With Friends of the Parks approaching its 50th anniversary in 2025, Irizarry said she felt the time was right for a changing of the guard. She told the board in October that she was ready to leave.

“We have deep appreciation for Juanita’s impactful leadership to ensure equitable access to Chicago’s parks,” Bronwyn Nichols Lodato, board chair, said in a statement. “She’s made an indelible impression on the organization and how the city engages parks’ policy in service to everyone.”

To many Chicagoans, Irizarry will be remembered as the public face of the opposition to the Lucas Museum, but beating back the “Star Wars” creator’s plan is not her proudest accomplishment.

Instead, Irizarry named the 2018 “State of the Parks” report as a crowning achievement, specifically the way it caused the Chicago Park District to place greater emphasis on equity when allocating resources.

“I hope to be known for that,” she said. 

A onetime advocate for affordable housing, Irizarry brought many of the same sensibilities to Friends of the Parks. 

Having grown up five blocks from Humboldt Park, she said the “green space ... was part of my every day existence.” But when gentrification pushed her further west and she no longer lived within walking distance of the park, Irizarry began to fully appreciate the impact her neighborhood oasis had on her sense of community and mental health, and how that connected to housing, she said.
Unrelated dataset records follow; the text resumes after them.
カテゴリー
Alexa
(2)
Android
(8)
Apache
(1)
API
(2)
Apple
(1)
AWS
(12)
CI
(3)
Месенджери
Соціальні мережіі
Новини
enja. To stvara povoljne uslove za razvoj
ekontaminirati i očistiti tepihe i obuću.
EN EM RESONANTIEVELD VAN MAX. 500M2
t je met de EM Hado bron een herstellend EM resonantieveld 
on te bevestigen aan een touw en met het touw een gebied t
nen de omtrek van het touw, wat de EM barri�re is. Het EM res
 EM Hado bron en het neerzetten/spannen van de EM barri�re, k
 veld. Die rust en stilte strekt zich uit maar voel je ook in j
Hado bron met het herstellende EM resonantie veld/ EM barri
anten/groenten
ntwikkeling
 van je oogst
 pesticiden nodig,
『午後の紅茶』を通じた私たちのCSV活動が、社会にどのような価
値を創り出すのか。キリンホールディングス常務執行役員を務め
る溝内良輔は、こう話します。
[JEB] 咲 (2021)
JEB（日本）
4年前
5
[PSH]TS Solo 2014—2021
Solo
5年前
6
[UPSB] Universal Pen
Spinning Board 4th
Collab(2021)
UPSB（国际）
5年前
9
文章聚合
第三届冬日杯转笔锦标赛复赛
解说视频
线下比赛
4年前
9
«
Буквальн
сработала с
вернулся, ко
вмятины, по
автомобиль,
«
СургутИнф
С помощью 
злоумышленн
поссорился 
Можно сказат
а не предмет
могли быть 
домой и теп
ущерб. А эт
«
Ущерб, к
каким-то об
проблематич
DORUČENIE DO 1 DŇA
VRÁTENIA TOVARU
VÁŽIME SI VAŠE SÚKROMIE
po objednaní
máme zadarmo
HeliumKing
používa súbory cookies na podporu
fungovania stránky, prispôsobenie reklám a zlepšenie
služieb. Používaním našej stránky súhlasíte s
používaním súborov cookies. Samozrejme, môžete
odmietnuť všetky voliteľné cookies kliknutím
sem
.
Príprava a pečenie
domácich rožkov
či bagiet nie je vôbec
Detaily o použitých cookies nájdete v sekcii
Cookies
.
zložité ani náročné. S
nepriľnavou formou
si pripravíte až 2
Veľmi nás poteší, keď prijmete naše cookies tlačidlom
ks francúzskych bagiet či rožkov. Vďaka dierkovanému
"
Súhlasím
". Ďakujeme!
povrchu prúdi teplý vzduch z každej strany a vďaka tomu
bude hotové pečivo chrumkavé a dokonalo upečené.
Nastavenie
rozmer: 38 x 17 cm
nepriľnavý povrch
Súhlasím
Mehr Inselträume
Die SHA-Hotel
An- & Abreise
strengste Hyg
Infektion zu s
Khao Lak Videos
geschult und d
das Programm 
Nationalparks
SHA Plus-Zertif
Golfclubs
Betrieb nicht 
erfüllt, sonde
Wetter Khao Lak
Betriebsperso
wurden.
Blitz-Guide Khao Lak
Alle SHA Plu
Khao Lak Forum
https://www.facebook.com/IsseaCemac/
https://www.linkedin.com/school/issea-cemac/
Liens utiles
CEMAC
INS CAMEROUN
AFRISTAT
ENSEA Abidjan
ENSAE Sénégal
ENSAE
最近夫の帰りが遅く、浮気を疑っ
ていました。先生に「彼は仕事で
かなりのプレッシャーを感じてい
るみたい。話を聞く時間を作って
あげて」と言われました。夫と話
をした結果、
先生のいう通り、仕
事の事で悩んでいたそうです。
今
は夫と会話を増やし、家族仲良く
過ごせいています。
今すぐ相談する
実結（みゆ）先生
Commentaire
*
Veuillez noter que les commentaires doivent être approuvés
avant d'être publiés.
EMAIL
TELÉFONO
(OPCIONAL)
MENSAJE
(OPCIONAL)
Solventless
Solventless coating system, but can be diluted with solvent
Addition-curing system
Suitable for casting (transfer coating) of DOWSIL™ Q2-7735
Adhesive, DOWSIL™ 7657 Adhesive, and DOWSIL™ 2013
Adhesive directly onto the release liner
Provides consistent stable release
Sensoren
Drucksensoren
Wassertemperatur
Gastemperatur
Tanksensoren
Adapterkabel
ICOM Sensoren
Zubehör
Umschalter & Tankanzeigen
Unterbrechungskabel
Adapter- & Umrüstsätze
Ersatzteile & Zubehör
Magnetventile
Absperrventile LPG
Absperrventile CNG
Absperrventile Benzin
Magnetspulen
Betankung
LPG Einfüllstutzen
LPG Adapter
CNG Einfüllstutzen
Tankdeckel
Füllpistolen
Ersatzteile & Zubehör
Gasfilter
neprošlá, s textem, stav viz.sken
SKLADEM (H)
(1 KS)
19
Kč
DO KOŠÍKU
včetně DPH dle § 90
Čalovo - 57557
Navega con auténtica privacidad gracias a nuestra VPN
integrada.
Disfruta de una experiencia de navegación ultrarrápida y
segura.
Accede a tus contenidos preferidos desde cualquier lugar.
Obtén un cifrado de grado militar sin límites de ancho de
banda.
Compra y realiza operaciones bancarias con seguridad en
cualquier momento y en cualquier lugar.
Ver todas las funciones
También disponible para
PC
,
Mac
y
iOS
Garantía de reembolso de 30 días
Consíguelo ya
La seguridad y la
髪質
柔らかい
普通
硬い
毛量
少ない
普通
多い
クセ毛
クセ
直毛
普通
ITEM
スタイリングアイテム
Her personal experience is one reason Friends of the Parks joined the coalition calling for a community benefits agreement with the Obama Center, Irizarry said, to ensure that long-time residents would be able to enjoy any improvements to Jackson Park. 

While Friends’ relationship with the Chicago Park District was frequently contentious, under the leadership of Rosa Escareño, “we were experiencing a new openness,” Irizarry said.

“It’s hard to leave that” after finally gaining a collegial partner, she admitted, but when her tenure draws to a close at the end of 2023, Irizarry said she will be happy to “not be part of the conversation” anymore.

As for what comes next, Irizarry said that beyond some much needed R&R, “I very much hope to be in a park somewhere.”

Note: This article was published Dec. 5, 2023, and updated with video Dec. 7, 2023.